Pepe, Pepiño, Pepito, Queixo, así era llamado en Sarria desde su niñez el escultor José Díaz Fuentes. Fue una persona popular,simpática, cordial, ocurrente, amiga de sus amigos, imaginativa. Desde entonces practicaba las artes de su futuro oficio, casi siempre con una navaja en la mano con la que modelaba un trozo de madera. Hemos sido íntimos desde nuestra infancia. Fuimos colegas en las fiestas de verano, con respeto a la regla de no ceder la pareja. Jugábamos al subastado formando un equipo imbatible. Tengo muchas anécdotas. Recuerdo una Nochevieja en el baile de La Unión, donde apareció un hombre de unos 30 años, con pinta de emigrante adinerado, y enormes gafas de sol. Pepiño se le acercó y, sin más, le preguntó: «¿aínda ten cupós para hoxe?», ante las carcajadas.
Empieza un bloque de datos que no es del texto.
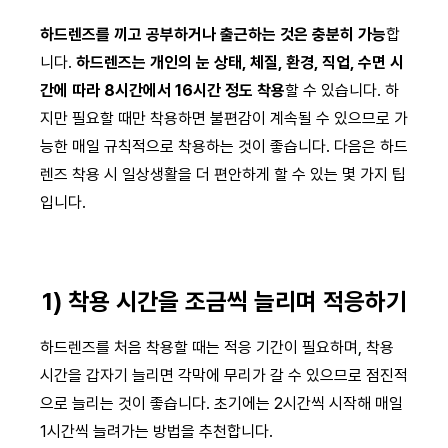
하드렌즈를 끼고 공부하거나 출근하는 것은 충분히 가능
합
니다.
하드렌즈는 개인의 눈 상태, 체질, 환경, 직업, 수면 시
간에 따라 8시간에서 16시간 정도 착용
할 수 있습니다. 하
지만 필요할 때만 착용하면 불편감이 계속될 수 있으므로 가
능한 매일 규칙적으로 착용하는 것이 좋습니다. 다음은 하드
렌즈 착용 시 일상생활을 더 편안하게 할 수 있는 몇 가지 팁
입니다.
1) 착용 시간을 조금씩 늘리며 적응하기
하드렌즈를 처음 착용할 때는 적응 기간이 필요하며, 착용
시간을 갑자기 늘리면 각막에 무리가 갈 수 있으므로 점진적
으로 늘리는 것이 좋습니다. 초기에는 2시간씩 시작해 매일
1시간씩 늘려가는 방법을 추천합니다.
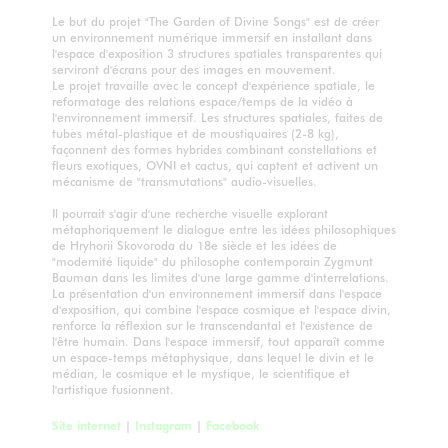
Le but du projet "The Garden of Divine Songs" est de créer
un environnement numérique immersif en installant dans
l'espace d'exposition 3 structures spatiales transparentes qui
serviront d'écrans pour des images en mouvement.
Le projet travaille avec le concept d'expérience spatiale, le
reformatage des relations espace/temps de la vidéo à
l'environnement immersif. Les structures spatiales, faites de
tubes métal-plastique et de moustiquaires (2-8 kg),
façonnent des formes hybrides combinant constellations et
fleurs exotiques, OVNI et cactus, qui captent et activent un
mécanisme de "transmutations" audio-visuelles.
Il pourrait s'agir d'une recherche visuelle explorant
métaphoriquement le dialogue entre les idées philosophiques
de Hryhorii Skovoroda du 18e siècle et les idées de
"modernité liquide" du philosophe contemporain Zygmunt
Bauman dans les limites d'une large gamme d'interrelations.
La présentation d'un environnement immersif dans l'espace
d'exposition, qui combine l'espace cosmique et l'espace divin,
renforce la réflexion sur le transcendantal et l'existence de
l'être humain. Dans l'espace immersif, tout apparaît comme
un espace-temps métaphysique, dans lequel le divin et le
médian, le cosmique et le mystique, le scientifique et
l'artistique fusionnent.
Site internet
|
Instagram
|
Facebook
Mi amigo nació en Sarria el 5 de agosto de 1940 y murió en París el pasado 30 de mayo. Tras el inicial aprendizaje del uso de las gubias y del modelado de barro con un tallista, en Sarria, entró en el estudio del escultor compostelano Castor Latas Montoiro. Después, realizó estudios en la Escuela de Bellas Artes de San Jorge de Barcelona y en la Escuela de San Fernando de Madrid, para instalarse en París en 1970, donde fijó su residencia. Su técnica era amplísima y usaba materiales, como piedra, madera, acero, mármol, azabache... Consiguió medallas en reconocimiento de su tarea, como la del Mérito de la Escultura, entregada en el Senado francés y el Premio Europeo de Escultura que le otorgó el jurado del salón que se celebra cada decenio en Caen.
Dejo aquí escrito mi sentimiento y consuelo a Florence y Emily, su mujer e hija, a sus hermanos Antonio y Miguel y demás familia: Pepiño, iré a verte en mi primera visita a Sarria y te prometo otras cada vez que vaya a nuestra villa.